Focus on Predictive Work: The CPO will spend more time on multidisciplinary work, leveraging integrated real-time data to link quantitative and qualitative data, run scenario planning, and engage in predictive strategising. This helps them “prepare more robustly for a future that nobody can anticipate.”
For individuals feeling the pressure of accelerating change, Justine offers a simple, powerful, and practical personal strategy.
The 15-Minute Rule
Dedicate a minimum of 15 minutes religiously every day to exploring, experimenting, and playing with AI. This is a non-negotiable step for future-proofing your career.
“I would definitely carve out a minimum of 15 minutes and make it non-negotiable… This is the best thing you can do to future-proof yourself.”
How to Use the Time: This small, continuous habit ensures that every employee builds practical literacy. If you don’t know where to start, Justine suggests asking the AI (e.g., ChatGPT) itself to create a learning program for you or provide a daily prompt to improve your own prompt engineering skills. You can also engage in vicarious learning by asking colleagues what tools they are using and how.
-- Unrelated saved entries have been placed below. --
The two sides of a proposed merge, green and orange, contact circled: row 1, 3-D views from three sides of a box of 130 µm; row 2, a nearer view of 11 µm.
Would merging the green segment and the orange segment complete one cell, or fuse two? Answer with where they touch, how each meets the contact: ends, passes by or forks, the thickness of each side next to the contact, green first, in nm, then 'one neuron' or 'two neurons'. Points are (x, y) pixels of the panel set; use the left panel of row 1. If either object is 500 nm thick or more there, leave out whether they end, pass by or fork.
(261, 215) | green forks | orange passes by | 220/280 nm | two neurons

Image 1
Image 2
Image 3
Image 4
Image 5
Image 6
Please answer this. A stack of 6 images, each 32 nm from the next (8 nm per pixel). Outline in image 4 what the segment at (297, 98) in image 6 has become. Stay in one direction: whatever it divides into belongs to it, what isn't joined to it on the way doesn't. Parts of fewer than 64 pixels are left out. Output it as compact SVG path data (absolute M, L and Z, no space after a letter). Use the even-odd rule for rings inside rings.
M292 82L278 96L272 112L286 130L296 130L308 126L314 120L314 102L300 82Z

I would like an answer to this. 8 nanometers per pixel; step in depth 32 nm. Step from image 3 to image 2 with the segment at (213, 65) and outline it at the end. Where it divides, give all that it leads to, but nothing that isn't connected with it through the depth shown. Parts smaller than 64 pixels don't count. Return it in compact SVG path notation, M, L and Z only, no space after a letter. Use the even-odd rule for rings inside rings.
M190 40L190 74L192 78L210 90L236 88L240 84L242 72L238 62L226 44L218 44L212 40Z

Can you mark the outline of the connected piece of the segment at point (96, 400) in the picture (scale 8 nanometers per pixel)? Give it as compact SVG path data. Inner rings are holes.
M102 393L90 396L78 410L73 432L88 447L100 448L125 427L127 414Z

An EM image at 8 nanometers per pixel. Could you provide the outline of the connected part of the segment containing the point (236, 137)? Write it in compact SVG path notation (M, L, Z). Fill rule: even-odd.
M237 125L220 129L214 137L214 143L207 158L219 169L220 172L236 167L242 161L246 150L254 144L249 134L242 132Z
The Agility Advantage: The power of this technology is highlighted by the fact that creating a complete, customised skills framework—a task that historically took a large team over 12 months—can now be completed by an AI tool in under five minutes. The future belongs to those who can leverage this speed, which starts with that daily 15-minute commitment.
The Ultimate Human Advantage
As AI becomes smarter, human qualities become more valuable. Justine advises actively working on emotional intelligence and relational intelligence—innately human strengths that AI struggles to emulate.
“I really am working on my emotional intelligence really actively… that is an innately human strength that I think any AI or even any super intelligence is going to really struggle to emulate.”
By doubling down on human connection, diversity, and empathy, leaders can ensure that as technology augments what we do, the fundamental human element remains the guiding principle of how and why we work. By leading as ‘crew’—active, accountable, and open to continuous learning—we ensure that technology serves our people strategy, and not the other way around.